Et le récit touche comme incidemment les dessous de la politique sicilienne : « Moi je me trouvai dans l'automobile de la Commune de Palerme, avec les autorités et d'autres Messieurs siciliens. En roulant à travers les étendues nocturnes des “feudi”, le discours tomba sur la mafia. Le plus important des compagnons de voyage, vice-maire je crois de Palerme, me dit : "Vous y croyez à ces blagues ? La mafia n'existe pas, c'est une légende. Il n'y a pas de mafia ; si elle existait ce serait une belle chose, je serais mafieux moi aussi. » Une fois encore : « No comment ! » ; tout le monde aura bien compris que ce galant homme faisait partie de la famille, de cette mafia dont il dit qu’elle n’existe pas. C’est d’ailleurs une habitude, une sorte de coutume ou de réflexe parmi les membres de « l’honorable société » d’affirmer haut et fort qu’elle n’existe pas et qu’en tous cas, ils n’en font pas partie. C’est souvent le cas pour toutes les sociétés, organisations ou associations clandestines, secrètes ou à tout le moins, discrètes. Chacun de ses membres prétend qu’ « il n’en est pas ». C’est évidemment une mesure de prudence et de protection à la fois pour la personne elle-même, pour l’organisation et pour l’ensemble de ses membres. Et Carlo Levi le sait bien, lui qui fut longtemps – pendant vingt ans – un des dirigeants secrets d’une organisation clandestine de lutte contre le fascisme : Giustizia e Libertà et qui dut subir les interrogatoires de la police secrète de Mussolini, l'OVRA.

Et avant de quitter Isnello, Carlo Levi termine ce récit hagiographique, cette vie de saint en braquant un coup de projecteur sur la véritable situation de la population locale. Isnello, comme la Sicile, est un lieu de misère. Carlo Levi rapporte l’histoire de ce paysan d’Isnello qui s’approche et lui dit « Je voudrais un travail pour me tirer d'ici.

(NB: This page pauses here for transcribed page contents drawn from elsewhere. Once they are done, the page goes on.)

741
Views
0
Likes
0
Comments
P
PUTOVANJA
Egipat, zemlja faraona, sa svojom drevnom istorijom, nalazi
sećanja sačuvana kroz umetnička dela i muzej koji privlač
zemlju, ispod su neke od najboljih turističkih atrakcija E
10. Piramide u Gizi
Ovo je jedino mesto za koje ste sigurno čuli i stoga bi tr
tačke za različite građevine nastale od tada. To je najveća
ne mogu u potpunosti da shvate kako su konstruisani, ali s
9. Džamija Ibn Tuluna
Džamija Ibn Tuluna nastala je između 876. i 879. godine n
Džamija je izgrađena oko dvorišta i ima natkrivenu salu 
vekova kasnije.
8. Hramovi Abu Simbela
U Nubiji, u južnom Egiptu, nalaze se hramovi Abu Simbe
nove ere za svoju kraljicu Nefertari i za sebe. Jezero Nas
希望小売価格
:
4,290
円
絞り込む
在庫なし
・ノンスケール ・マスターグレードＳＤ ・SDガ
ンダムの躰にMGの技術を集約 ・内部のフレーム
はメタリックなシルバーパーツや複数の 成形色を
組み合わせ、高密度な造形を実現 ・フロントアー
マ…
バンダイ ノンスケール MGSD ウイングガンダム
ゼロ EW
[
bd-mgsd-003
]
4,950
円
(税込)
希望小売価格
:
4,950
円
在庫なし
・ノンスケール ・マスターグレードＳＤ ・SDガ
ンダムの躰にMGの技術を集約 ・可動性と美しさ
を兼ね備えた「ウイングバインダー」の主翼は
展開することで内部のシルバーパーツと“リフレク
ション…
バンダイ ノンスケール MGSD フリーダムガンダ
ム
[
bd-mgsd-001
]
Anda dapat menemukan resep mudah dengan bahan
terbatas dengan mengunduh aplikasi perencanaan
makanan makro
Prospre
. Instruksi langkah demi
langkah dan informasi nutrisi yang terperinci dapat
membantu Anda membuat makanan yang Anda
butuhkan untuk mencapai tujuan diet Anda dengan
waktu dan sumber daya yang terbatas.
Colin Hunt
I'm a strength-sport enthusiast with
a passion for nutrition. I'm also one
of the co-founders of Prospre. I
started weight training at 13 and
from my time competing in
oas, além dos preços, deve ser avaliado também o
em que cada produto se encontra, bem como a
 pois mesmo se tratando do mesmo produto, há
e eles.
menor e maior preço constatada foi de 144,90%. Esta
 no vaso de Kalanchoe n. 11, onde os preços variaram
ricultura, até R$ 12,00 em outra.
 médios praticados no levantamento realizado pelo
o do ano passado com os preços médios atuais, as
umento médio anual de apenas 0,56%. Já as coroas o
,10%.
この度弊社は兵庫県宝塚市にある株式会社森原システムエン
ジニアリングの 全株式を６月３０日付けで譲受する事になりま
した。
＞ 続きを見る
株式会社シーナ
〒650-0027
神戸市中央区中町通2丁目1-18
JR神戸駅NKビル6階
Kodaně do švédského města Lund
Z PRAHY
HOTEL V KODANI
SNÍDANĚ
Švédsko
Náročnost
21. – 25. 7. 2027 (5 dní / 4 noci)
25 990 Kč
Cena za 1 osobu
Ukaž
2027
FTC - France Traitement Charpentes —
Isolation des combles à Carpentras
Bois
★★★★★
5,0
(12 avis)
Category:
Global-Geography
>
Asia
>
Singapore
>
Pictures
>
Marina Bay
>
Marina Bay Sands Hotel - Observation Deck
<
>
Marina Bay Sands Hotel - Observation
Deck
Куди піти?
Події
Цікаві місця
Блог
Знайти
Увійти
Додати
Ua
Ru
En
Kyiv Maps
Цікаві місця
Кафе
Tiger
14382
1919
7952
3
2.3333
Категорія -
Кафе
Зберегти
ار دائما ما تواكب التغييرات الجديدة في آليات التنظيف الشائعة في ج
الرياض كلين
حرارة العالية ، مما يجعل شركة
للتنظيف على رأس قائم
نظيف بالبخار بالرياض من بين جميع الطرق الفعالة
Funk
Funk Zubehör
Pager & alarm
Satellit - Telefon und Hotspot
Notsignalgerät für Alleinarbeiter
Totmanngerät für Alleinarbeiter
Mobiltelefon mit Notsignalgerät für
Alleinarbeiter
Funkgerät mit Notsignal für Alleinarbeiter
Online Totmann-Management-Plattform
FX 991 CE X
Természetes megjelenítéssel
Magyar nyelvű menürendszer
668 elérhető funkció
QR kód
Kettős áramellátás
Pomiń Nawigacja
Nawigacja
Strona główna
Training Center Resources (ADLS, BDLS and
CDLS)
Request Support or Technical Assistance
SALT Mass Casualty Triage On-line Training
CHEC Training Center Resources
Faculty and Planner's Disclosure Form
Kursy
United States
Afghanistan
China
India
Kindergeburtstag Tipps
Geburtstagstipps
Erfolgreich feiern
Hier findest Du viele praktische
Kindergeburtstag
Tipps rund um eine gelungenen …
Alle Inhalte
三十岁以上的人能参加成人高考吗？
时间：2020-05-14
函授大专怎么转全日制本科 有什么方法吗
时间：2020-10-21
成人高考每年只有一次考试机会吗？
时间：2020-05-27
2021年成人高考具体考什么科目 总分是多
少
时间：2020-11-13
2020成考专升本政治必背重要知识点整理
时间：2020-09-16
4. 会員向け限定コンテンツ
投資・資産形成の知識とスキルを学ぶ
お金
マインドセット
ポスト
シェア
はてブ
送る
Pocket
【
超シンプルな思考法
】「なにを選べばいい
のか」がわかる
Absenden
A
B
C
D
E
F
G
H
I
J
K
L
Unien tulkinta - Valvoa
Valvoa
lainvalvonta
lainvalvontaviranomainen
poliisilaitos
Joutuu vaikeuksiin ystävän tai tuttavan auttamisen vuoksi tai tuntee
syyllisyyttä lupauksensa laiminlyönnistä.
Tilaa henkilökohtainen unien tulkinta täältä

N'importe quoi. Je me contenterais de … n'importe quoi, pourvu que je me tire de ces lieux. »

 

Voilà, c'est fini, dit Mârco Valdo M.I., mais je voudrais cependant insister sur un aspect de cette lecture, c'est qu'elle est très lacunaire et que bien entendu, le texte de Levi est plus complexe, plus riche, plus foisonnant et que dès lors, mon ami Lucien, comme je te l'ai déjà dit, il serait mieux de lire l'original. Ou alors, une bonne traduction.